Reese Richardson, postdoctoral analysis fellow at Northwestern College’s Heart for Science of Science and Innovation who focuses on analysis integrity, mentioned the coverage change “undoubtedly follows” from the latest research by Zhenyue Zhao and others, together with arXiv founder Paul Ginsparg, which discovered that just about 150,000 “hallucinated” references have been current in papers posted on 4 preprints in 2025 alone.
Though he counseled the preprint’s efforts to “disincentivize submitting AI-generated bullshit,” Richardson questioned whether or not these punitive measures would work given the dimensions of doubtful submissions.
“Zhao et al. estimate that 1000’s of manuscripts containing hallucinated references will likely be posted on arXiv yearly. Does arXiv plan to use bans for all of those submissions? Issuing these bans requires arXiv workers to adjudicate every case in addition to reply to appeals, which I think about will wind up being fairly onerous, even when they solely prosecute a small fraction of the offending circumstances,” he mentioned.
“If arXiv solely selectively enforces this coverage, they could save sources on adjudication and enforcement. Nonetheless, if the danger of being punished is just too low even if you’re caught, there’s little incentive towards authors persevering with to submit content material with unverified references,” Richardson added.
There are related considerations about how arXiv workers will crack down on submissions with falsifications, plagiarism and nonsensical content material, mentioned Richardson. “Whereas we’d all wish to see loads much less bullshit, the identical considerations about scalability apply.”

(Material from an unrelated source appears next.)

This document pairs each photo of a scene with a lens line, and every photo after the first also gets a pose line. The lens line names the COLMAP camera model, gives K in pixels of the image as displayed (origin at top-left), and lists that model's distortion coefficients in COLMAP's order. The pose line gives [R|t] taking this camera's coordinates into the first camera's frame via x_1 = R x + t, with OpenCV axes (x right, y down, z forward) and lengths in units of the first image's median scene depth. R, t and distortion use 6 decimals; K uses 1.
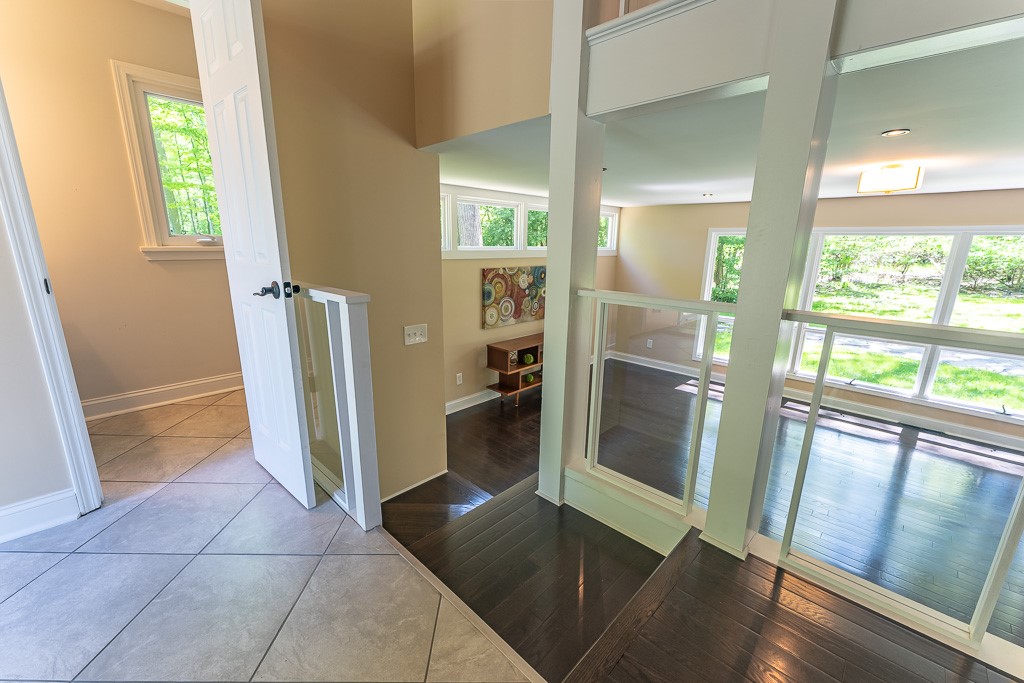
lens RADIAL K [[415.2, 0, 511.5], [0, 415.2, 338.9], [0, 0, 1]] dist [0.000789, -0.000317]
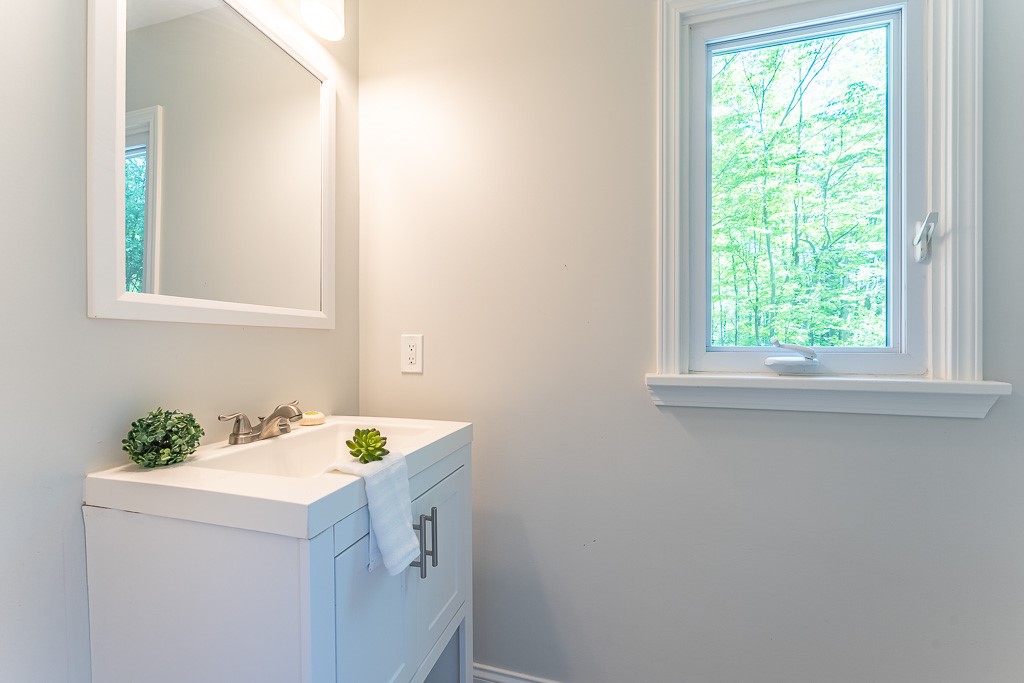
lens RADIAL K [[415.2, 0, 514.5], [0, 415.2, 340.5], [0, 0, 1]] dist [0.000789, -0.000317]
pose [[0.457973, -0.015918, -0.888824, -0.530706], [-0.205693, 0.970809, -0.123371, -0.162311], [0.864842, 0.239325, 0.441330, 0.633318]]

The brand new coverage, nonetheless, additionally raised questions in regards to the evolving position of preprints inside scientific literature, he continued, noting that “arXiv is in a difficult state of affairs” provided that its acknowledged mission is “to share analysis papers and facilitate scientific discovery rapidly and freely” somewhat than test their high quality.
“Its assumed position within the data ecosystem is to host scientific works that haven’t undergone conventional gatekeeping procedures like formal peer overview and editorial acceptance for publication,” he defined.
“Nonetheless, in sure fields corresponding to pc science or AI, arXiv is arguably displacing the position historically occupied by aggressive retailers like journals and conferences, such that having a whole paper on arXiv can itself be a status-conferring accomplishment,” he mentioned.
“Regardless of now being firmly of their fourth decade round, preprint platforms like arXiv stay an ongoing experiment in scholarly communication. As this experiment continues, how verification and gatekeeping ought to issue into this mission will stay the topic of appreciable debate,” mentioned Richardson.